When the disk first started dying, boot times went through the roof because it wasn't responding properly, at POST and windows splash. It would show up in disk management in Win 7 sporadically, and it seemed too much activity killed it and it disappeared again.
When it was available it would transfer it would transfer at Kb/s rather than Mb/s.
I managed to get Ubuntu 11.10 installed on my portable disk and boot into that, the dying disk was slow at first and ubuntu threw all sorts of tantrums because it wouldn't respond properly. But when it played nice it did it for a long time and speeds where sometimes in the region of 30-50Mb/s. I managed to get all my important stuff off this way (very happy) but booting back into windows and it still can't see it at all, back into ubuntu and there it is, ready to use.
Question
It's a few tiered question:
- What could have gone wrong to the drive for the strange behaviour (no bad sectors, but still dying)
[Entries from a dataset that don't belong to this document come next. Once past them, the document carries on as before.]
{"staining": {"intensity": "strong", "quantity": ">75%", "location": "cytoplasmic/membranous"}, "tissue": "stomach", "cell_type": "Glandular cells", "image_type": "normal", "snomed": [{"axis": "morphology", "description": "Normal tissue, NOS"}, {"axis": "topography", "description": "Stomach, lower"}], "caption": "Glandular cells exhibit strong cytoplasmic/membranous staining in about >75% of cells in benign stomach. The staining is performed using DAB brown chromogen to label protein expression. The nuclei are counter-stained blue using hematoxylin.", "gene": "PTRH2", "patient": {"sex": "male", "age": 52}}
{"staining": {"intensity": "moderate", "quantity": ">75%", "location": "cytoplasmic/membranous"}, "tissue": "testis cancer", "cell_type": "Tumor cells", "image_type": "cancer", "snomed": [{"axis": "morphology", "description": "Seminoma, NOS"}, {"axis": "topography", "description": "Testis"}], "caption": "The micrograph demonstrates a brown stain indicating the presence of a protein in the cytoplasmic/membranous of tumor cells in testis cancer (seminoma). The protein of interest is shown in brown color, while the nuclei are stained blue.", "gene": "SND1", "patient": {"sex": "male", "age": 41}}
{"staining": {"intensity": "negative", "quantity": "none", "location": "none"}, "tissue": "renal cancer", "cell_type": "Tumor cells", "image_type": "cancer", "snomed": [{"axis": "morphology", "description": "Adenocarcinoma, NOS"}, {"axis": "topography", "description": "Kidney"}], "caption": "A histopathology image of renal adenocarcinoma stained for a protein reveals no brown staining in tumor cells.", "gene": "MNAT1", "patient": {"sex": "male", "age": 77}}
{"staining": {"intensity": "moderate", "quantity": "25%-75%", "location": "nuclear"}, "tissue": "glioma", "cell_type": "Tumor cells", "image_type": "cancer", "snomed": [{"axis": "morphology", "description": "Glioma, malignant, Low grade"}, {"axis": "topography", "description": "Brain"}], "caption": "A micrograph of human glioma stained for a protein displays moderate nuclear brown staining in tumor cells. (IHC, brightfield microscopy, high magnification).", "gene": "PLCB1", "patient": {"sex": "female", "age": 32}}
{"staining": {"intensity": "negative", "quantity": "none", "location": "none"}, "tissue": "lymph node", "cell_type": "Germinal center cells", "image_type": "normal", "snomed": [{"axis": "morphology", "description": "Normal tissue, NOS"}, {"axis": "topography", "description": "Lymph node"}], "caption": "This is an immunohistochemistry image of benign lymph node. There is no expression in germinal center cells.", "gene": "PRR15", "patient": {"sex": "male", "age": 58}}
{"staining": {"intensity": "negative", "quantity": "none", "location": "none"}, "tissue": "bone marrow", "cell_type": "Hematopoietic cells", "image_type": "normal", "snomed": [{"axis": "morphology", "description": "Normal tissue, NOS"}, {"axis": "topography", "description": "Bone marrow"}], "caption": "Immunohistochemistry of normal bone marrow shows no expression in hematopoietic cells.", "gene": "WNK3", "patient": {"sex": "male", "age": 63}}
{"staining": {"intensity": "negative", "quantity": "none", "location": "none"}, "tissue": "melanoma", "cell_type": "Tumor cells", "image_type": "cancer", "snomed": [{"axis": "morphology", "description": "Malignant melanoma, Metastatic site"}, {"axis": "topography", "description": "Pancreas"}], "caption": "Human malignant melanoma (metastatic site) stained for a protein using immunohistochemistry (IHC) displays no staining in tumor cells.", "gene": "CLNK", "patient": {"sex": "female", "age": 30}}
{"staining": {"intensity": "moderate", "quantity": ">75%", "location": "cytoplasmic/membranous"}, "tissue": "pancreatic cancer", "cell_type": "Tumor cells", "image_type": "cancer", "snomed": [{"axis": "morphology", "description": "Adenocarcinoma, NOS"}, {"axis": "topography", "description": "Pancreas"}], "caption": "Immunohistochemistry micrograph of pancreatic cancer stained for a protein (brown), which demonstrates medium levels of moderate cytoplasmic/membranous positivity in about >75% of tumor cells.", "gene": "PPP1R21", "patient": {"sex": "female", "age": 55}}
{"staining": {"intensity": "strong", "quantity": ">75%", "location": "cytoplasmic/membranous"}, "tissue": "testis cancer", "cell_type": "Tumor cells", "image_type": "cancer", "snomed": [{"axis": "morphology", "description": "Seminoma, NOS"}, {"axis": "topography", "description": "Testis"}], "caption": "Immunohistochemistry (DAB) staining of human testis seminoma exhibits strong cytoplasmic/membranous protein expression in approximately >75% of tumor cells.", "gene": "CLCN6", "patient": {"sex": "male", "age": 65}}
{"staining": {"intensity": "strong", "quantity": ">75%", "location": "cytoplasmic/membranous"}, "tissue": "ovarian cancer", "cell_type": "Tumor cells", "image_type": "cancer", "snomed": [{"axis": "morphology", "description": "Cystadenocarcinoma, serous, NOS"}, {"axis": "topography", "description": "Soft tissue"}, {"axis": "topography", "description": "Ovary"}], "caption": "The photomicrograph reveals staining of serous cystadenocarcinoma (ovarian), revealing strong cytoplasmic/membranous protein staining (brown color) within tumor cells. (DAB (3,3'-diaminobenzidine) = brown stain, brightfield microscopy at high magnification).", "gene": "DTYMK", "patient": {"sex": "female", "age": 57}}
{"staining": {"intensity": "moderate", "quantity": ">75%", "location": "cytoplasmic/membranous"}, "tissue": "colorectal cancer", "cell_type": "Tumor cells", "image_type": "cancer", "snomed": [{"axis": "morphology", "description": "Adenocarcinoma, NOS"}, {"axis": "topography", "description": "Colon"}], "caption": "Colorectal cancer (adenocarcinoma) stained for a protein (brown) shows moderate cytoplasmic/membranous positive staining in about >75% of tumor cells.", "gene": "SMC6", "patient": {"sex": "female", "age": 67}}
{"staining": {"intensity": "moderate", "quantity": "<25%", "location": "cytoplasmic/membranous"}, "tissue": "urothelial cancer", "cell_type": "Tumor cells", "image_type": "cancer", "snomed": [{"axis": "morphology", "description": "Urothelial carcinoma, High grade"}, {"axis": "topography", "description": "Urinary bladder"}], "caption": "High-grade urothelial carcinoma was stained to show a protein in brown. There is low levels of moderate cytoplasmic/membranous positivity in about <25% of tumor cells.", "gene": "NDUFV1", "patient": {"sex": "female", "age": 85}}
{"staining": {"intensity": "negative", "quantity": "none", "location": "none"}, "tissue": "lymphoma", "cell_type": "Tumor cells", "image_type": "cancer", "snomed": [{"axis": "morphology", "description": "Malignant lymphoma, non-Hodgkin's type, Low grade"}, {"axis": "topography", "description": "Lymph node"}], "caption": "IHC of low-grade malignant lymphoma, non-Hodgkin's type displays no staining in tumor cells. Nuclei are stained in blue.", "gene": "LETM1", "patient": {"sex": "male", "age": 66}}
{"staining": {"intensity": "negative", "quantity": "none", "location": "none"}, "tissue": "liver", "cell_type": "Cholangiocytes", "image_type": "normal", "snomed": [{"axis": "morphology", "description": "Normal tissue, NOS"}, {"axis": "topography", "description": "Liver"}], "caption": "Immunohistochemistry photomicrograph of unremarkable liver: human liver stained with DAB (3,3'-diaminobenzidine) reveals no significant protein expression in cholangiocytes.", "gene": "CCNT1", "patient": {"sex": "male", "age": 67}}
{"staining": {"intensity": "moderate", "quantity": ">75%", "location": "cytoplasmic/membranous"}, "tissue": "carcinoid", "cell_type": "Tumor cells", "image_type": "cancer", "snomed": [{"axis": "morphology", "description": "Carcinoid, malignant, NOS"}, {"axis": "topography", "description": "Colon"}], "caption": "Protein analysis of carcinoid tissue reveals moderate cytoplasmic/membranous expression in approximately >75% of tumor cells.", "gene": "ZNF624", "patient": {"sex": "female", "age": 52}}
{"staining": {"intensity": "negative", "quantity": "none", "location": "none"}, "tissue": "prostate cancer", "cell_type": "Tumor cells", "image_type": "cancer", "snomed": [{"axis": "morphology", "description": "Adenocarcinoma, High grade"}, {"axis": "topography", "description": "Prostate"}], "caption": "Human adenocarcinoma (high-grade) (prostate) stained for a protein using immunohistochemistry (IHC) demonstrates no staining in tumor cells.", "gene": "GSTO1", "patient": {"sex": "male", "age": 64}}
- Does Linux really deal with [insert drive error here] that much better than windows that it was the difference between life and death of my data
- Why does [insert drive error here] seem to deteriorate over time / useage
With all that's gone on I'm thinking more and more mechanical, but mechanical disk errors are commonplace for OSs and are (in my experience) nicely dealt with. Not this farce.
Specs:
Win 7 Pro x64 on seperate unaffected disk.
Ubuntu 11.10 x64 on portable USB disk.
Dying drive: WD 2TB Caviar Green
Thanks
[update]
Oddness continues, windows now refuses to boot with the dying drive plugged in. I can here a clunk from it every 2 seconds while windows sits at the splash screen, doesn't sound like what I've heard from a dying drive before, but that was a while ago. It sounds like it's trying to start the disk every two seconds and it's refusing. The confusing thing is windows isn't giving up, am I missing something? Shouldn't windows accept defeat and just boot without the drive, or at least show some sort of error, instead of sitting polling it every 2 seconds for 20 mins until I got bored of waiting and killed it?
[update 2]
OK I found something else a little odd last night that makes me not want to give up on this drive just yet. In the Grub prompt at boot (separate issue) even that can read files on the device with next to no lag, and when booting from an Ubuntu live CD that has seemingly good access to the device. Windows however still refuses to boot at all when this device is plugged in. I've seen a few mechanical drive errors before but never inconsistently across OSs.